Ocean chemistry or marine chemistry is a hot topic now. This is because climate change is happening from higher greenhouse gases into the atmosphere.
About 80 to 90% of heat from global warming is going into our oceans. So the oceans are like a heat bucket absorbing 1000 times more heat than the atmosphere.
As oceans become more acidic, ocean chemistry studies the chemical properties of oceans interact including marine ecosystems, ocean currents and fluid dynamics.
Ocean currents are like giant conveyor belts flowing through the oceans moving huge amounts of water all the time. We use physics to measure the constant motion.
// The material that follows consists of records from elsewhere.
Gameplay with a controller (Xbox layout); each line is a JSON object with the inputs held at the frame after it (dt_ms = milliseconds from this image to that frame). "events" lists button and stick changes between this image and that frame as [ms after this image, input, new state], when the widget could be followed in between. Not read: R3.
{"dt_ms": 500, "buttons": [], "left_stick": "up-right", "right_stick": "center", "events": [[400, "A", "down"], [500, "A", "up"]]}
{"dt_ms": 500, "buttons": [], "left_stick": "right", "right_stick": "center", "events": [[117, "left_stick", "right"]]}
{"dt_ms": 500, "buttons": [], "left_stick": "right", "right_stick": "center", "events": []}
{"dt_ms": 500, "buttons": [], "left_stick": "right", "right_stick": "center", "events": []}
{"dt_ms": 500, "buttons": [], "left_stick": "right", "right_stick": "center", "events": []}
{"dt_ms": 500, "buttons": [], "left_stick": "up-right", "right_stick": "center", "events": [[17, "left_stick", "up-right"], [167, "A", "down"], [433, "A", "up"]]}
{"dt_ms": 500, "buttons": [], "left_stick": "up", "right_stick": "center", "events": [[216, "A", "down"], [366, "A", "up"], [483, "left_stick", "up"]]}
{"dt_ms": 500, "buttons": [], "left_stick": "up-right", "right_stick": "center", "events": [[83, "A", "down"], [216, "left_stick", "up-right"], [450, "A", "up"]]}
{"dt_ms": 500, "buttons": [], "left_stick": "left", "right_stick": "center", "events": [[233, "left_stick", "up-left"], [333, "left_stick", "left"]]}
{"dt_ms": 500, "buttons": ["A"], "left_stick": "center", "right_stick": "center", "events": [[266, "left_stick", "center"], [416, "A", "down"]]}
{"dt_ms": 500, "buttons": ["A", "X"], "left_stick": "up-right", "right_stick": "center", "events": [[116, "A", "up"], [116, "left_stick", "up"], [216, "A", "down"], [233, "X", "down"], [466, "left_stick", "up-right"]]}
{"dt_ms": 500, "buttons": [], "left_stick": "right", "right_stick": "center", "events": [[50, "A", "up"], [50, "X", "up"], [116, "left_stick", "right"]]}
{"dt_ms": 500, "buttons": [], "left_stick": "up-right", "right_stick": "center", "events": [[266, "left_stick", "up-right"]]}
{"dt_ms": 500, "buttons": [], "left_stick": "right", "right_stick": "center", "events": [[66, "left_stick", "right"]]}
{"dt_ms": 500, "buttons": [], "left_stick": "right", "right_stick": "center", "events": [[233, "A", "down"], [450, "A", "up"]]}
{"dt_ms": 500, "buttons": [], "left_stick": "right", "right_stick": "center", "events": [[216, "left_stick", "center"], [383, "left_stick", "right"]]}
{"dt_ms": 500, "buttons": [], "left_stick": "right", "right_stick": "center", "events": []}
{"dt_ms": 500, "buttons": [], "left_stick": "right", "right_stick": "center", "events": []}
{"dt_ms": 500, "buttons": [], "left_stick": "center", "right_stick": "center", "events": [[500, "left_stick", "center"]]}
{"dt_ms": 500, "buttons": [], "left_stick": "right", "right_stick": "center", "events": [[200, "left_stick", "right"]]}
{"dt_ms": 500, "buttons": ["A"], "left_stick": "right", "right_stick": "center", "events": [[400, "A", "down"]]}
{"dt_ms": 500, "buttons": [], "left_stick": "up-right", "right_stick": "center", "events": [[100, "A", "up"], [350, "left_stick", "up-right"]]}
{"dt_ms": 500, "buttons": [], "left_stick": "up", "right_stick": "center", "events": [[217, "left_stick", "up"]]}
For example, fluid dynamics measures how liquids mechanically flow in relation to forces acting on them. In a similar way, hydrology studies the movement of water on land.
If you want to understand ocean depth, you’d perform a bathymetric survey with sonar. These sonar instruments map out ocean bathymetry – something scientists are still currently trying to achieve.
Marine biology focuses on the interaction of oceans and life. For example, hydrobiology assesses how aquatic life in water is distributed, interacts and grows.
Because fisheries is a major global industry, sustainable fishing is essential to its success. We use ichthyology to understand how fish species evolve and grow including taxonomy, anatomy and ecological importance.
Small, microscopic organisms live in the often called plankton. Planktology focuses on how plankton drift in oceanic environment and contribute to carbon storage.
Finally, ocean geology studies the structures of the ocean floor. Geophysics, chemistry and sedimentology all ties into this subject.
For example, paleoceanography better understands how ocean history is reconstructed including how they circulated and evolved in the geologic past.
It also has deep ties with plate tectonics. As plates tear apart deep in the oceans, this is where we find the youngest rock on Earth.